* Collected data entries *
────────────────────────────────────────

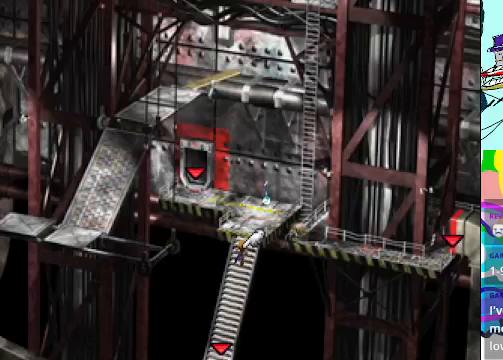
{"buttons": ["A", "DPAD_UP", "DPAD_LEFT"], "left_stick": "center", "events": [[100, "DPAD_LEFT", "down"]]}
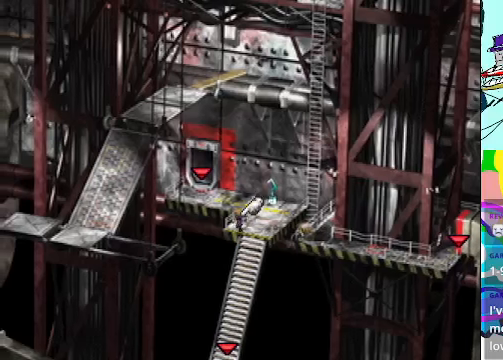
{"buttons": ["A", "DPAD_UP", "DPAD_LEFT"], "left_stick": "center", "events": []}
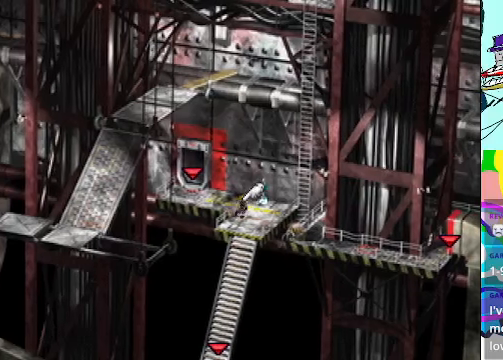
{"buttons": ["A"], "left_stick": "center", "events": [[167, "DPAD_LEFT", "up"], [233, "DPAD_UP", "up"]]}
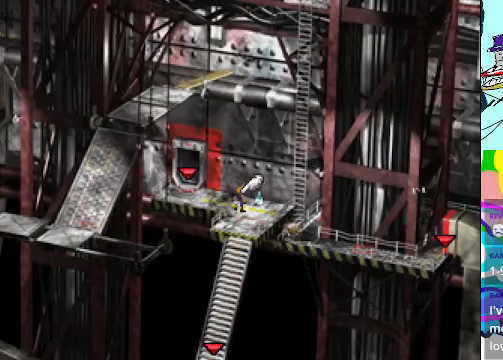
{"buttons": ["A"], "left_stick": "center", "events": []}
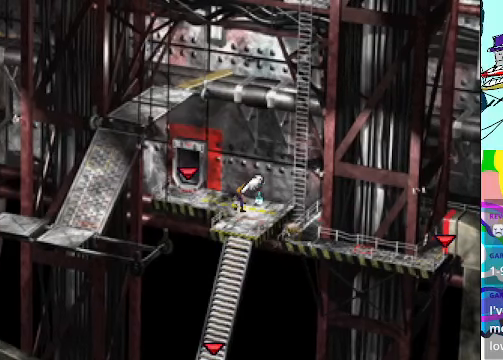
{"buttons": ["A"], "left_stick": "center", "events": []}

────────────────────────────────────────

* Task brief *
Nothing but the records, copied exactly and stripped of pictures, should be returned.

* Completed exercise *
{"buttons": ["A", "DPAD_UP", "DPAD_LEFT"], "left_stick": "center", "events": [[100, "DPAD_LEFT", "down"]]}
{"buttons": ["A", "DPAD_UP", "DPAD_LEFT"], "left_stick": "center", "events": []}
{"buttons": ["A"], "left_stick": "center", "events": [[167, "DPAD_LEFT", "up"], [233, "DPAD_UP", "up"]]}
{"buttons": ["A"], "left_stick": "center", "events": []}
{"buttons": ["A"], "left_stick": "center", "events": []}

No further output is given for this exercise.